I think that there is a total _possible_ number of 8 buckybits
(because 32 == 21 + 8 + 3 and 3 == log_2(8) and 2*sizeof (t_scm_word)
is 8 on a 32 bit machine --- in other words,
tag-bits + codepoint + buckybits == 32
Of those 8 possible buckybits, I'd like to reserve 2 for purely
internal use and to make use of these in uni_utf32 strings. The
purpose of these extra bits in UTF32 strings is to represent
ill-formed and unrepresentable sequences of Unicode characters. (See
enclosed. There are variations on that idea using just 1 bit and
variations using the four values of 2-bits differently -- we can work
that out as it comes up which won't be for a while.)
So that will leave one unallocated bit in characters.
-t
> From: Tom Lord <address@hidden>
> [To: gnu-arch-users]
[....]
> > Just decide how many ISO 10646 planes you want to support, and use
the
> > appropriate number of bits (21 is fine). Use an additional bit to
> > squeeze in 256 code positions you might want to use to represent
invalid
> > UTF-8 input data (so you have round-trip capability even for binary
> > files accidentally interpreted as UTF-8).
> I'm not giving UTF-8 that kind of priveleged role in Pika.
> However, it's a fascinating idea and I thank you for it.
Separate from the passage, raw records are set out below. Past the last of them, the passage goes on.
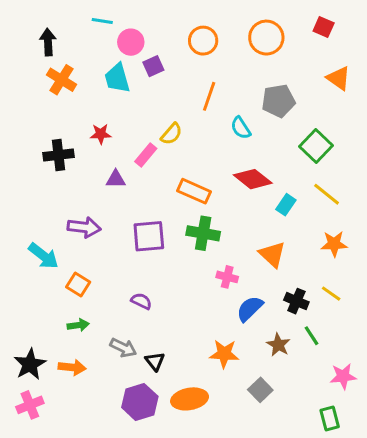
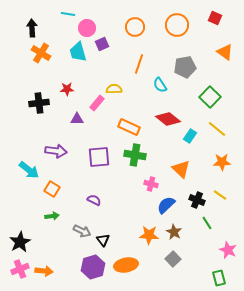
yellow semicircle: (171, 134) -> (114, 89), turned -133
brown star: (278, 345) -> (174, 232), moved
orange arrow: (72, 367) -> (44, 271), moved
pink star: (343, 376) -> (228, 250), turned 30

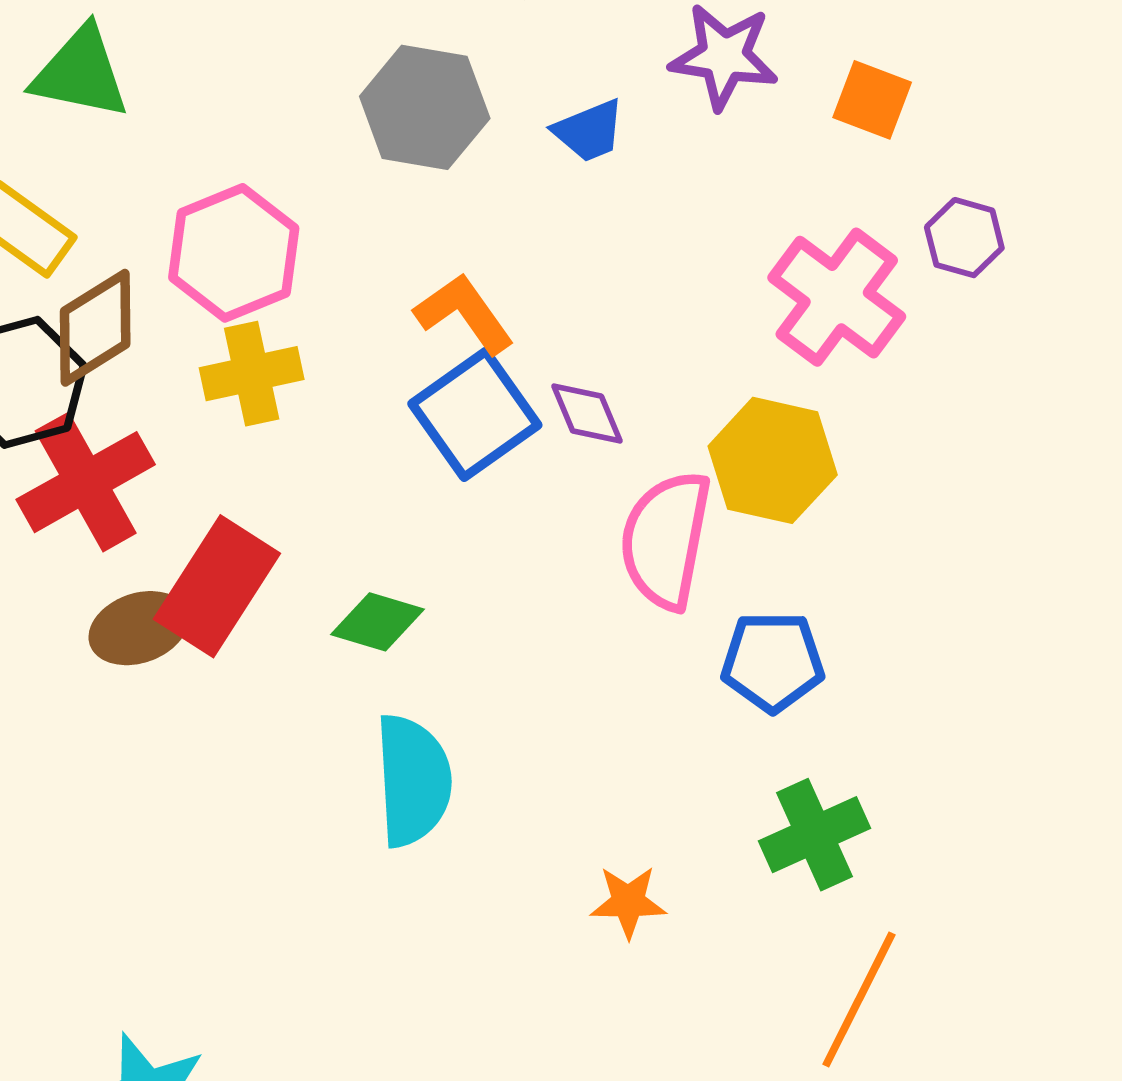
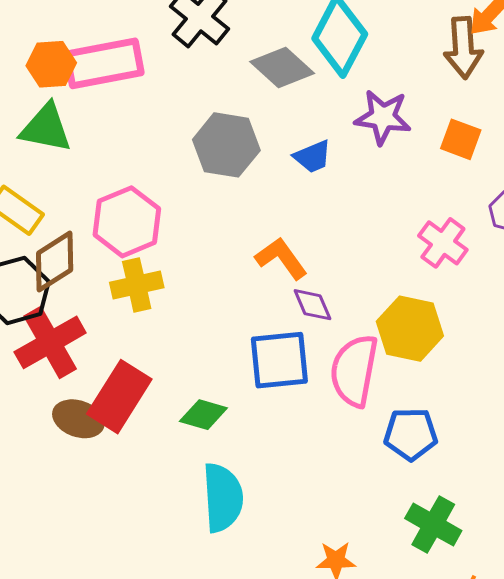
pink cross: (837, 297) -> (443, 243), size x0.7
orange L-shape: (464, 314) -> (281, 258), moved
blue square: (475, 414) -> (279, 360), moved, turned 30
brown ellipse: (139, 628) -> (78, 419), turned 39
green cross: (815, 835) -> (433, 524), turned -36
It solves a
> nasty little problem I was facing.
> Let's suppose that I use up two buckybits purely internally to
> represent "ill-formed-characters". That is to say: users would have
> 6 buckybits, not 8, and there's two bits per character for internal
> use.
> I don't actually need 2 bits --- I just need a bit more than 1.5 and
> current hw isn't too good at fractional (let alone irrationally
> fractional) bits yet.
> Now I can have a string like:
> <00 codepoint><00 codepoint><01 bogus><10 bogus><10 bogus><00 codepoint>
> ^
> |
> X
> in which <01 bogus> and <10 bogus><10 bogus> are ill-formed combining
> character sequences that should be treated as distinct graphemes by
> procedures like GRAPHEME-LENGTH and GRAPHEME-REF.
> Now if I insert a string of the form:
> <01 bogus>
> at point X in that string, then the result is:
> <00 cp><00 cp><01 bogus><10 bogus><01 bogus><01 bogus><00 cp>
> \ /\ /\ /
> \ / \ / \ /
> modified insertion modified by
> by insertion
> insertion
> In other words, such an insertion has to change adjacent characters to
> preserve the "bogus grapheme" boundaries.
> The upshot of this is that I can pun a single string as both a
> sequence of codepoints and a sequence of (possibly ill-formed)
> combining sequences -- and that is, btw, sufficient to provide the
> round-tripping ability you were after not only for UTF-8 but for
> UTF-16 and UTF-32 as well. Total win -- thanks again.